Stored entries
▶

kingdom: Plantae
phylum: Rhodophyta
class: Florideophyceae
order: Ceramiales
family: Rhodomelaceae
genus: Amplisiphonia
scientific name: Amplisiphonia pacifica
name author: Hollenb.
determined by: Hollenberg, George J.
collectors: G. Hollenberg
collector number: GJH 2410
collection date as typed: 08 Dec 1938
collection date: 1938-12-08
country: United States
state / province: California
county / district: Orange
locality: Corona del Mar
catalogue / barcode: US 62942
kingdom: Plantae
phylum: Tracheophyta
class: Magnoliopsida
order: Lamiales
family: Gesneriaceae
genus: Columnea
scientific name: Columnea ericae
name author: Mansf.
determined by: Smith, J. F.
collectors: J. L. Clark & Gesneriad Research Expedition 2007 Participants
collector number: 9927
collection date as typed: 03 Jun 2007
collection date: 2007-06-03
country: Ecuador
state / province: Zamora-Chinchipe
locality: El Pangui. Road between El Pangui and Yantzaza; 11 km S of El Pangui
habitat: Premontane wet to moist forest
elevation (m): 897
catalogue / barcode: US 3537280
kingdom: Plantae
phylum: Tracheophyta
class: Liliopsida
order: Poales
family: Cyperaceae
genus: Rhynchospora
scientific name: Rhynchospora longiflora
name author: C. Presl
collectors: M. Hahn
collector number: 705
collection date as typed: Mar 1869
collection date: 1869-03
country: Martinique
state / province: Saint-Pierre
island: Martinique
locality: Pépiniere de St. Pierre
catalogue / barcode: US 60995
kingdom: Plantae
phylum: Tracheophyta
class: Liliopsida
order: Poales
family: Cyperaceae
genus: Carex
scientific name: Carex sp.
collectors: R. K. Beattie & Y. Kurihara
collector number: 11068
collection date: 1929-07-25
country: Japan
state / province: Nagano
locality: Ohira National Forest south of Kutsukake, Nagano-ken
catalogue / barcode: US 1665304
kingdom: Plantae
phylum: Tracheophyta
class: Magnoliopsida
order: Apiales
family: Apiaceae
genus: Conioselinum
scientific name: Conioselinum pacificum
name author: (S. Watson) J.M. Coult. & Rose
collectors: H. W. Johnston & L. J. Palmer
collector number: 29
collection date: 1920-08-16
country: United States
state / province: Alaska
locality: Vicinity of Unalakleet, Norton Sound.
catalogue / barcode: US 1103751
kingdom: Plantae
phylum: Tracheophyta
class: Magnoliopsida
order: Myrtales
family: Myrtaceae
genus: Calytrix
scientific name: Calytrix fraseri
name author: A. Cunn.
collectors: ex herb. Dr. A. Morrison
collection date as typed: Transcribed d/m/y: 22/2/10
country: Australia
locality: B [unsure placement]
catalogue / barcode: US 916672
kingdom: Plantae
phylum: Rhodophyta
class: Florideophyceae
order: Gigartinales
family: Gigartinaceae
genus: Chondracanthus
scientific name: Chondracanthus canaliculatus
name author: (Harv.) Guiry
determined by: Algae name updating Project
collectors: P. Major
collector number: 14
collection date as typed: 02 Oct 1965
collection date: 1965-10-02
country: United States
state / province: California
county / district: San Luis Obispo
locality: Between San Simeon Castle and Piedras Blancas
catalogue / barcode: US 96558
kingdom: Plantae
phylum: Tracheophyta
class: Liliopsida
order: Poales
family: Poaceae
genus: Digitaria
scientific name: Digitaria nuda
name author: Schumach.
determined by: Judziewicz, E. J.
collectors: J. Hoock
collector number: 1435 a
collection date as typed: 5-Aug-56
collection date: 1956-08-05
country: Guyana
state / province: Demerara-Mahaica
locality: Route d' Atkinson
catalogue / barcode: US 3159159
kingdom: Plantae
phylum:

◀

### Goal:
Copy every line of the material above word for word.

### Task response:
kingdom: Plantae
phylum: Rhodophyta
class: Florideophyceae
order: Ceramiales
family: Rhodomelaceae
genus: Amplisiphonia
scientific name: Amplisiphonia pacifica
name author: Hollenb.
determined by: Hollenberg, George J.
collectors: G. Hollenberg
collector number: GJH 2410
collection date as typed: 08 Dec 1938
collection date: 1938-12-08
country: United States
state / province: California
county / district: Orange
locality: Corona del Mar
catalogue / barcode: US 62942
kingdom: Plantae
phylum: Tracheophyta
class: Magnoliopsida
order: Lamiales
family: Gesneriaceae
genus: Columnea
scientific name: Columnea ericae
name author: Mansf.
determined by: Smith, J. F.
collectors: J. L. Clark & Gesneriad Research Expedition 2007 Participants
collector number: 9927
collection date as typed: 03 Jun 2007
collection date: 2007-06-03
country: Ecuador
state / province: Zamora-Chinchipe
locality: El Pangui. Road between El Pangui and Yantzaza; 11 km S of El Pangui
habitat: Premontane wet to moist forest
elevation (m): 897
catalogue / barcode: US 3537280
kingdom: Plantae
phylum: Tracheophyta
class: Liliopsida
order: Poales
family: Cyperaceae
genus: Rhynchospora
scientific name: Rhynchospora longiflora
name author: C. Presl
collectors: M. Hahn
collector number: 705
collection date as typed: Mar 1869
collection date: 1869-03
country: Martinique
state / province: Saint-Pierre
island: Martinique
locality: Pépiniere de St. Pierre
catalogue / barcode: US 60995
kingdom: Plantae
phylum: Tracheophyta
class: Liliopsida
order: Poales
family: Cyperaceae
genus: Carex
scientific name: Carex sp.
collectors: R. K. Beattie & Y. Kurihara
collector number: 11068
collection date: 1929-07-25
country: Japan
state / province: Nagano
locality: Ohira National Forest south of Kutsukake, Nagano-ken
catalogue / barcode: US 1665304
kingdom: Plantae
phylum: Tracheophyta
class: Magnoliopsida
order: Apiales
family: Apiaceae
genus: Conioselinum
scientific name: Conioselinum pacificum
name author: (S. Watson) J.M. Coult. & Rose
collectors: H. W. Johnston & L. J. Palmer
collector number: 29
collection date: 1920-08-16
country: United States
state / province: Alaska
locality: Vicinity of Unalakleet, Norton Sound.
catalogue / barcode: US 1103751
kingdom: Plantae
phylum: Tracheophyta
class: Magnoliopsida
order: Myrtales
family: Myrtaceae
genus: Calytrix
scientific name: Calytrix fraseri
name author: A. Cunn.
collectors: ex herb. Dr. A. Morrison
collection date as typed: Transcribed d/m/y: 22/2/10
country: Australia
locality: B [unsure placement]
catalogue / barcode: US 916672
kingdom: Plantae
phylum: Rhodophyta
class: Florideophyceae
order: Gigartinales
family: Gigartinaceae
genus: Chondracanthus
scientific name: Chondracanthus canaliculatus
name author: (Harv.) Guiry
determined by: Algae name updating Project
collectors: P. Major
collector number: 14
collection date as typed: 02 Oct 1965
collection date: 1965-10-02
country: United States
state / province: California
county / district: San Luis Obispo
locality: Between San Simeon Castle and Piedras Blancas
catalogue / barcode: US 96558
kingdom: Plantae
phylum: Tracheophyta
class: Liliopsida
order: Poales
family: Poaceae
genus: Digitaria
scientific name: Digitaria nuda
name author: Schumach.
determined by: Judziewicz, E. J.
collectors: J. Hoock
collector number: 1435 a
collection date as typed: 5-Aug-56
collection date: 1956-08-05
country: Guyana
state / province: Demerara-Mahaica
locality: Route d' Atkinson
catalogue / barcode: US 3159159
kingdom: Plantae
phylum:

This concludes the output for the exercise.